Company claims achievement is first in detector designThe image intensifiers that sit atop radiography-fluoroscopy, angiography, and cardiac cath systems are a giant step closer to obsolescence as the result of a milestone achieved by Varian
Company claims achievement is first in detector design
The image intensifiers that sit atop radiography-fluoroscopy, angiography, and cardiac cath systems are a giant step closer to obsolescence as the result of a milestone achieved by Varian Associates last month. Working with a flat-panel sensor fashioned from amorphous silicon, engineers at the Palo Alto, CA, company have built an intricate lattice of electronic switches and amplifiers to digitize x-ray fluoroscopy studies in real time.
"We have a panel running and we can make video with it," said Dave Gilblom, general manager of Varian Imaging Products, the Varian subsidiary working on the detectors. "You can wave your hand in front of it and make moving pictures."
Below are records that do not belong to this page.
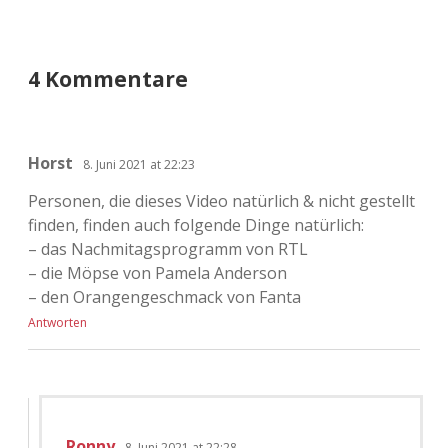
4 Kommentare
Horst
8. Juni 2021 at 22:23
Personen, die dieses Video natürlich & nicht gestellt
finden, finden auch folgende Dinge natürlich:
– das Nachmitagsprogramm von RTL
– die Möpse von Pamela Anderson
– den Orangengeschmack von Fanta
Antworten
Ronny
8. Juni 2021 at 22:28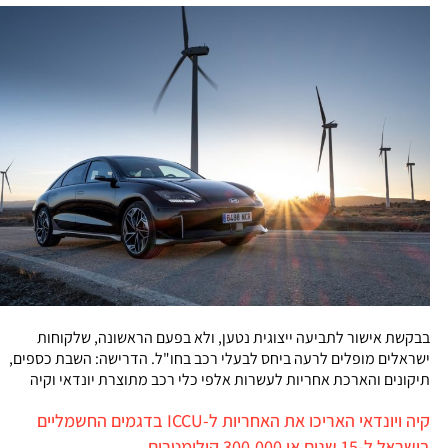
בבקשת אישור לתביעה ייצוגית נטען, ולא בפעם הראשונה, שלקוחות
ישראלים מופלים לרעה ביחס לבעלי רכב בחו"ל. הדרישה: השבת כספים,
תיקונים והארכת אחריות לעשרות אלפי כלי רכב מתוצרת יונדאי וקיה
קיה ויונדאי האריכו את האחריות ל-ICCU בדגמים החשמליים
בישראל ל-15 שנים או 300,000 קילומטרים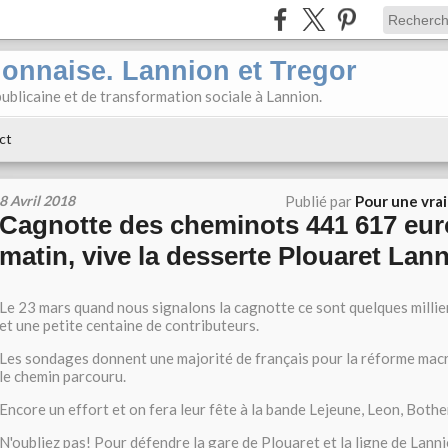
ionnaise. Lannion et Tregor
ublicaine et de transformation sociale à Lannion.
ct
8 Avril 2018
Publié par
Pour une vra
Cagnotte des cheminots 441 617 eur
matin, vive la desserte Plouaret Lan
Le 23 mars quand nous signalons la cagnotte ce sont quelques millier
et une petite centaine de contributeurs.
Les sondages donnent une majorité de français pour la réforme mac
le chemin parcouru.
Encore un effort et on fera leur fête à la bande Lejeune, Leon, Bothe
N'oubliez pas! Pour défendre la gare de Plouaret et la ligne de Lannio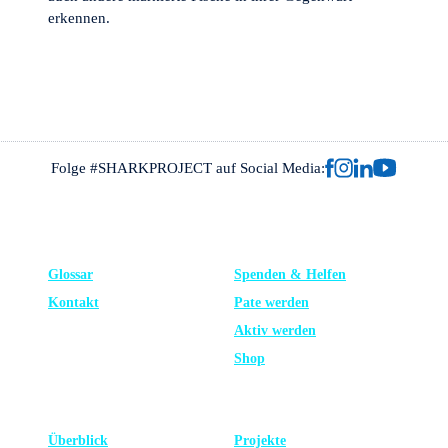
erkennen.
Folge #SHARKPROJECT auf Social Media:
FRAGEN?
UNTERSTÜTZE UNS
Glossar
Spenden & Helfen
Kontakt
Pate werden
Aktiv werden
Shop
LERNEN
NEUESTE
Überblick
Projekte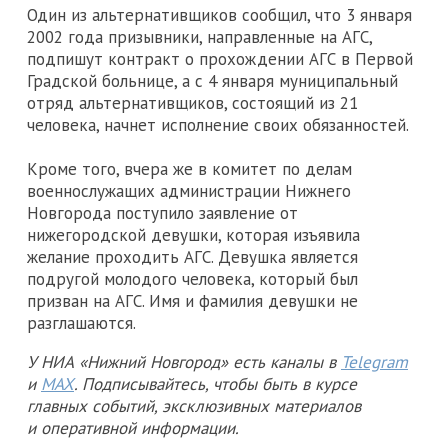
Один из альтернативщиков сообщил, что 3 января
2002 года призывники, направленные на АГС,
подпишут контракт о прохождении АГС в Первой
Градской больнице, а с 4 января муниципальный
отряд альтернативщиков, состоящий из 21
человека, начнет исполнение своих обязанностей.
Кроме того, вчера же в комитет по делам
военнослужащих администрации Нижнего
Новгорода поступило заявление от
нижегородской девушки, которая изъявила
желание проходить АГС. Девушка является
подругой молодого человека, который был
призван на АГС. Имя и фамилия девушки не
разглашаются.
У НИА «Нижний Новгород» есть каналы в
Telegram
и
MAX
. Подписывайтесь, чтобы быть в курсе
главных событий, эксклюзивных материалов
и оперативной информации.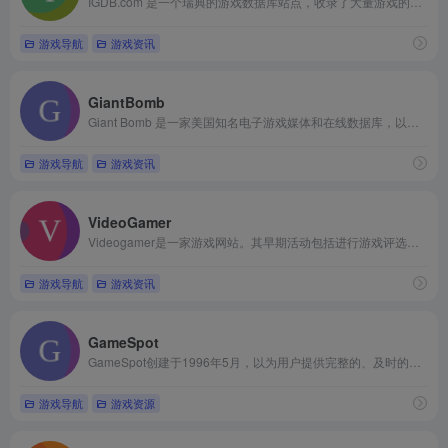
IGDB.com 是一个瑞典的游戏数据库站点，收录了大量游戏的详细信息，比如游戏类型、支持平台、发行商、评分评论等 。
游戏导航
游戏资讯
GiantBomb
Giant Bomb 是一家‌美国知名电子游戏媒体和在线数据库‌，以游戏评测、新闻视频和播客节目闻名，‌目前由前员工独立运营‌，用户可在苹果播客等平台收听其旗舰节目
游戏导航
游戏资讯
VideoGamer
Videogamer是一家游戏网站。其早期活动包括进行游戏评选与提供游戏评分。该网站原编辑团队被其母公司Clickout公司解雇。此后，网站内容开始大量更新，部分历史文章被替换为新的署名版本。
游戏导航
游戏资讯
GameSpot
GameSpot创建于1996年5月，以为用户提供完整的、及时的、值得信赖的内容和购买建议为己任。在这里，用户可以直接看到数以万计的游戏、预览、下载、视频、攻略、密技和新闻。
游戏导航
游戏资源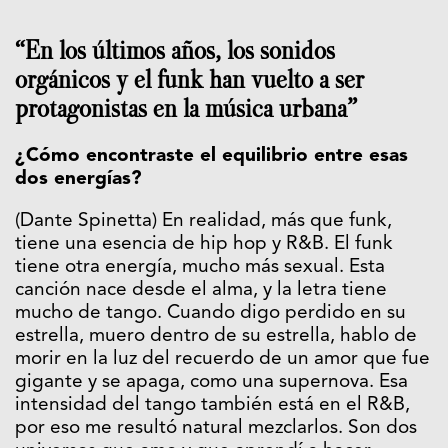
“En los últimos años, los sonidos
orgánicos y el funk han vuelto a ser
protagonistas en la música urbana”
¿Cómo encontraste el equilibrio entre esas
dos energías?
(Dante Spinetta) En realidad, más que funk,
tiene una esencia de hip hop y R&B. El funk
tiene otra energía, mucho más sexual. Esta
canción nace desde el alma, y la letra tiene
mucho de tango. Cuando digo perdido en su
estrella, muero dentro de su estrella, hablo de
morir en la luz del recuerdo de un amor que fue
gigante y se apaga, como una supernova. Esa
intensidad del tango también está en el R&B,
por eso me resultó natural mezclarlos. Son dos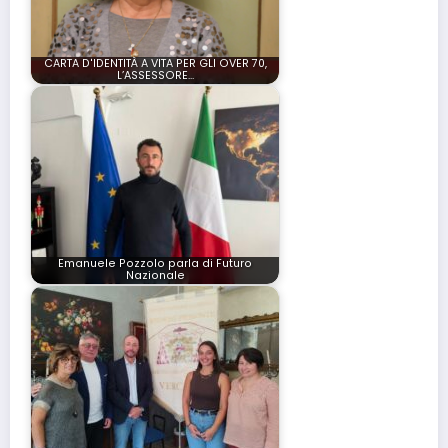
CARTA D'IDENTITÀ A VITA PER GLI OVER 70,
L’ASSESSORE…
Emanuele Pozzolo parla di Futuro
Nazionale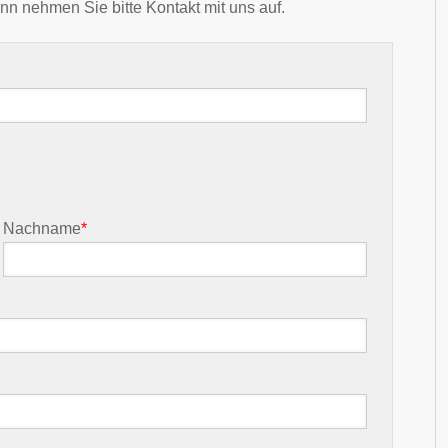
nn nehmen Sie bitte Kontakt mit uns auf.
Nachname
*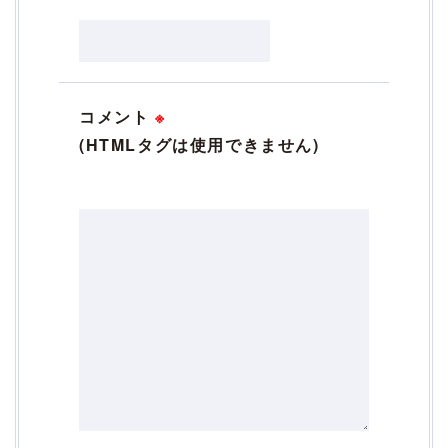
コメント
※
(HTMLタグは使用できません)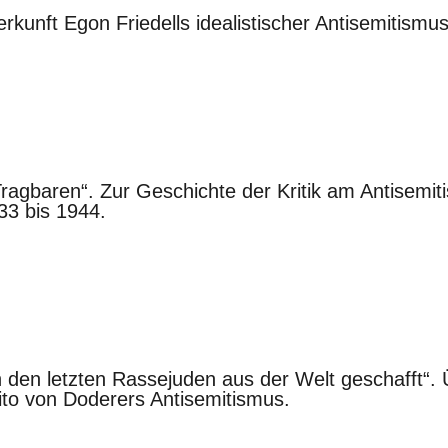
rkunft Egon Friedells idealistischer Antisemitismu
ragbaren“. Zur Geschichte der Kritik am Antisemit
33 bis 1944.
 den letzten Rassejuden aus der Welt geschafft“. 
to von Doderers Antisemitismus.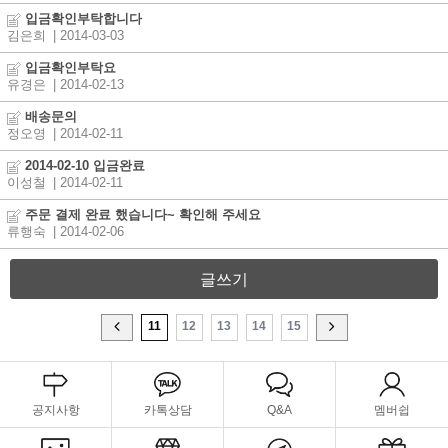
입금확인부탁합니다
김은희
| 2014-03-03
입금확인부탁요
유경은
| 2014-02-13
배송문의
정오영
| 2014-02-11
2014-02-10 입금완료
이성철
| 2014-02-11
주문 결제 완료 했습니다~ 확인해 주세요
류행숙
| 2014-02-06
글쓰기
11
12
13
14
15
공지사항
카톡상담
Q&A
멤버쉽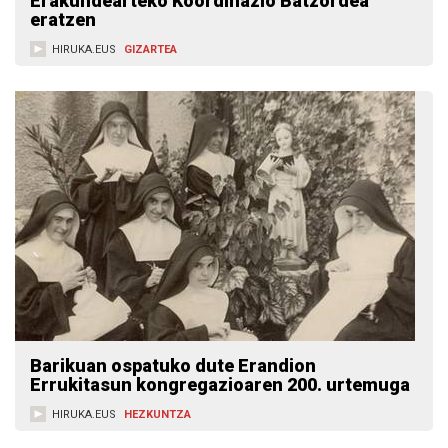
Erakundearteko Koordinazio Batzordea
eratzen
HIRUKA.EUS
GIZARTEA
Barikuan ospatuko dute Erandion
Errukitasun kongregazioaren 200. urtemuga
HIRUKA.EUS
HEZKUNTZA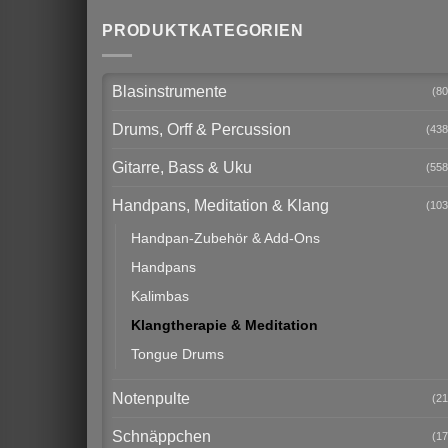
PRODUKTKATEGORIEN
Blasinstrumente
(80
Drums, Orff & Percussion
(438
Gitarre, Bass & Uku
(558
Handpans, Meditation & Klang
(103
Handpan-Zubehör & Add-Ons
Handpans
Kalimbas
Klangtherapie & Meditation
Tongue Drums
Notenpulte
(21
Schnäppchen
(17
While flat panels have for years been used to generate static images using x-rays, real-time fluoro had escaped the grasp of engineers, due to formidable engineering hurdles. For example, signals indicating the impact of x-rays on the flat-panel sensor are obtained through the use of some 3800 individual lines, half of which carry the actual signals while the other half control signal acquisition, Gilblom said. Because of the extraordinarily low power of these signals-just 1000 electrons are released with the strike of an x-ray-amplifiers are needed throughout the latticework of electrical connections.
"There were some questions about how the images would look when we finally got the thing running, because there was very little data on panels running at the speed that you need in order to do video," Gilblom said.
The real-time, 30-frame-per-second video images were acquired using Varian's Large Area Sensing Technology (LAST), an amorphous silicon panel measuring 7.5 x 9.5 inches. LAST was able to achieve a resolution of about two lp/mm, about one-fifth of the resolution commonly achieved in CT. But Gilblom notes that LAST's resolution will undoubtedly improve.
"The first thing was to make it work at all," he said. "Nobody's ever done this before."
The milestone was accomplished using a flat-panel sensor made by dpiX, a wholly owned subsidiary of Xerox in Palo Alto, which has allied with Varian to develop flat-panel sensors for medical and industrial applications. The electronics that made the fluoro images possible were the product of Varian engineers.
Gilblom predicts that commercial production of fluoro-capable sensors is near at hand. Varian is on track to deliver production subsystems, consisting of amorphous silicon detectors and control electronics, to equipment manufacturers and systems integrators in the fourth quarter of this year. The company is working with 10 medical and industrial equipment suppliers that are incorporating this new technology into their product lines.
The real-time capability demonstrated with a LAST detector, as well as panels being fabricated by companies including Sterling Diagnostic Imaging, Trixell, EG&G Amorphous Silicon, and Optical Imaging Systems, are expected to usher in a new generation of smaller, lighter, and more cost-effective imaging systems. By replacing the large 100-pound image intensifier and the TV camera connected to it with 15-pound amorphous silicon imagers, manufacturers can produce systems up to 90% smaller and 70% lighter than current offerings.